Cette recension a été publiée dans le numéro d’hiver de Politique étrangère
(n° 4/2018)
. Giuseppe Bianco propose une analyse de l’ouvrage dirigé par Giuseppe Eusepi et Richard E. Wagner, Debt Default and Democracy (Edward Elgar, 2018, 224 pages).

Quelle relation entre dette publique et démocratie ? Voilà la vaste question à laquelle tente de répondre cet ouvrage collectif, qui résulte des analyses menées au sein de l’European Center for the Study of Public Choice de l’université La Sapienza de Rome. Les chapitres adoptent une perspective microéconomique visant à examiner la rationalité individuelle devant les choix budgétaires (première partie) ou une approche macro, qui se penche sur les propriétés systémiques des actions individuelles dans le cadre d’un système démocratique d’économie politique (seconde partie). Le regard se concentre sur l’Union européenne, et surtout sur la zone euro, avec des comparaisons à l’échelle mondiale.
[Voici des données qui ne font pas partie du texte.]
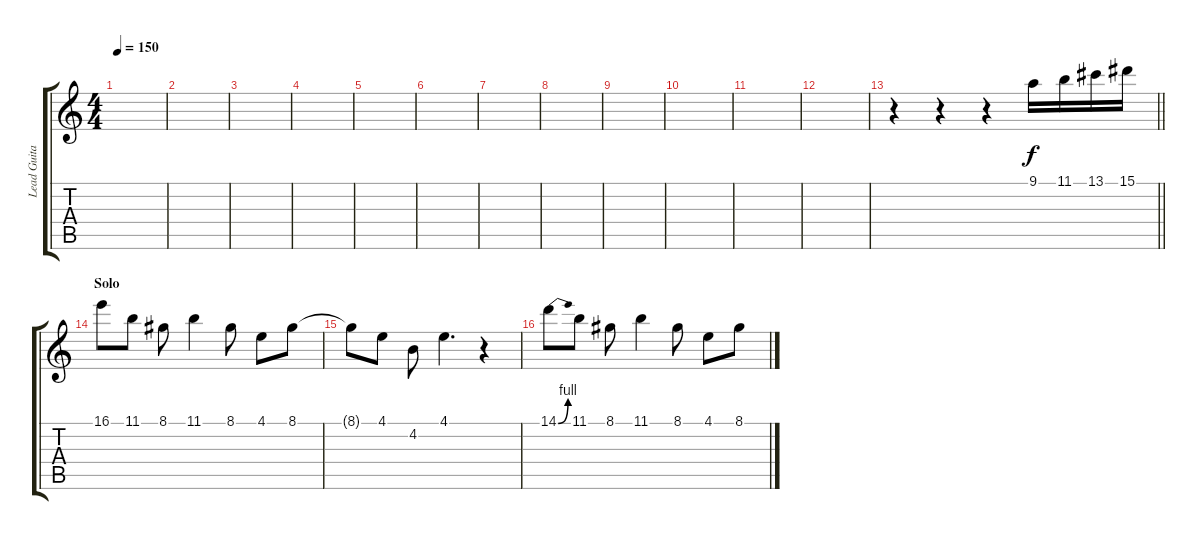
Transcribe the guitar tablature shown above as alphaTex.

\track ("Lead Guitar" "Lead Guita") {instrument distortionguitar}
\staff {score tabs}
\tuning (C4 G3 Eb3 Bb2 F2 C2) {hide}
\ts (4 4)
\tempo 150
\clef g2
\ks c
|
|
|
|
|
|
|
|
|
|
|
|
\barLineRight lightlight
r.4 r.4 r.4 9.1.16 11.1.16 13.1.16 15.1.16 |
\section ("" "Solo")
16.1.8 11.1.8 8.1.8 11.1.4 8.1.8 4.1.8 8.1.8 |
8.1{t}.8 4.1.8 4.2.8 4.1.4{d} r.4 |
14.1{be (bend 0 0 60 4)}.8 11.1.8 8.1.8 11.1.4 8.1.8 4.1.8 8.1.8
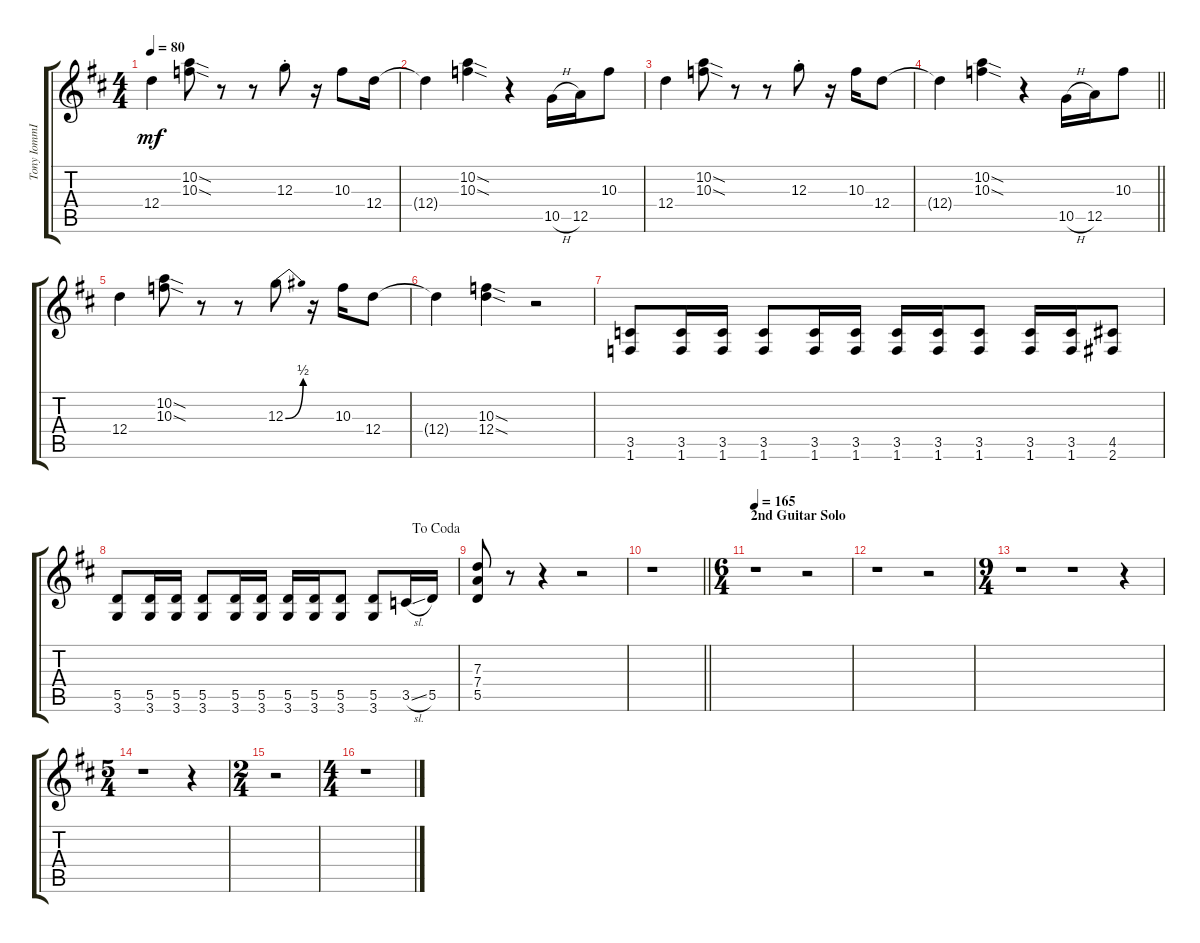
\track ("Tony IommI Distortion (Rhythm I)" "Tony IommI") {instrument overdrivenguitar}
\staff {score tabs}
\tuning (E4 B3 G3 D3 A2 E2) {hide}
\ts (4 4)
\tempo 80
\clef g2
\ks d
12.4.4{dy mf} (10.2{sod} 10.3{sod}).8 r.8 r.8 12.3{st}.8 r.16 10.3.8 12.4.16 |
12.4{t}.4 (10.2{sod} 10.3{sod}).4 r.4 10.5{h}.16 12.5.16 10.3.8 |
12.4.4 (10.2{sod} 10.3{sod}).8 r.8 r.8 12.3{st}.8 r.16 10.3.16 12.4.8 |
\barLineRight lightlight
12.4{t}.4 (10.2{sod} 10.3{sod}).4 r.4 10.5{h}.16 12.5.16 10.3.8 |
12.4.4 (10.2{sod} 10.3{sod}).8 r.8 r.8 12.3{be (bend 0 0 60 2)}.8 r.16 10.3.16 12.4.8 |
12.4{t}.4 (10.3{sod} 12.4{sod}).4 r.2 |
(3.5 1.6).8 (3.5 1.6).16 (3.5 1.6).16 (3.5 1.6).8 (3.5 1.6).16 (3.5 1.6).16 (3.5 1.6).16 (3.5 1.6).16 (3.5 1.6).8 (3.5 1.6).16 (3.5 1.6).16 (4.5 2.6).8 |
\jump dacoda
(5.5 3.6).8 (5.5 3.6).16 (5.5 3.6).16 (5.5 3.6).8 (5.5 3.6).16 (5.5 3.6).16 (5.5 3.6).16 (5.5 3.6).16 (5.5 3.6).8 (5.5 3.6).8 3.5{sl}.16 5.5.16 |
(7.3 7.4 5.5).8 r.8 r.4 r.2 |
\barLineRight lightlight
r.1 |
\ts (6 4)
\section ("" "2nd Guitar Solo")
\tempo 165
r.1 r.2 |
r.1 r.2 |
\ts (9 4)
r.1 r.1 r.4 |
\ts (5 4)
r.1 r.4 |
\ts (2 4)
r.2 |
\ts (4 4)
r.1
La dette publique peut parfois être créée pour de bonnes raisons : elle peut par exemple financer les politiques pour combattre le réchauffement climatique. Ainsi, les générations futures, qui profiteront des effets positifs de ces actions, payeront les impôts nécessaires pour rembourser les prêts.

Toutefois, l’essentiel du livre se concentre sur les effets négatifs d’une dette publique excessive. Bien qu’il n’y ait pas de seuil universel du rapport dette/produit intérieur brut au-delà duquel la croissance économique diminue, des niveaux trop élevés peuvent réduire la demande intérieure, provoquer des crises de liquidité, limiter l’autonomie de la politique monétaire et la marge de manœuvre pour la politique fiscale. De surcroît, la possibilité d’un cercle vicieux entre crises de la dette publique et crises bancaires demeure.

Parmi les sujets abordés, la proposition de donner au bail-in (la participation des créanciers privés aux pertes dues à une décote) le même rang que celui qui est donné à la proscription du bail-out (sauvetage public) dans les traités européens. Néanmoins, cela pourrait ne pas suffire, puisqu’on montre ici que les citoyens d’un pays opposés au bail-out d’un pays étranger n’ont pas les moyens de l’empêcher. L’interdiction posée par les règles constitutionnelles ou européennes peut être contournée par une interprétation plus souple ; la Banque centrale étant indépendante, elle peut soutenir un pays étranger au bord de la faillite ; et une organisation internationale (par exemple le Fonds monétaire international) peut offrir son assistance.

De manière plus générale, du livre ressort un consensus sur la nécessité d’améliorer le cadre juridique existant pour réduire la dette publique et gérer les problèmes liés au surendettement. Le manque d’initiative actuel donne lieu à des signaux ambigus, qui engendrent des coûts importants en termes d’attentes des acteurs du marché.

Sur le contenu des règles à introduire, en revanche, le débat qui se développe entre les différentes thèses est riche et franc. On relèvera une certaine tendance à suivre les frontières nationales des pays d’origine des chercheurs. D’une part, certains chapitres prônent l’introduction de règles pour mieux gérer les crises de dette souveraine. D’autre part, on met en avant l’importance de centraliser au niveau de la zone euro le pouvoir budgétaire, l’Union n’étant, autrement, qu’une agrégation de pays fragiles et instables. En d’autres termes, le dilemme est entre la poursuite des politiques visant à réduire les risques et le renforcement de la mutualisation des risques. Avancer sur les deux fronts sera essentiel pour assurer l’avenir de la zone euro.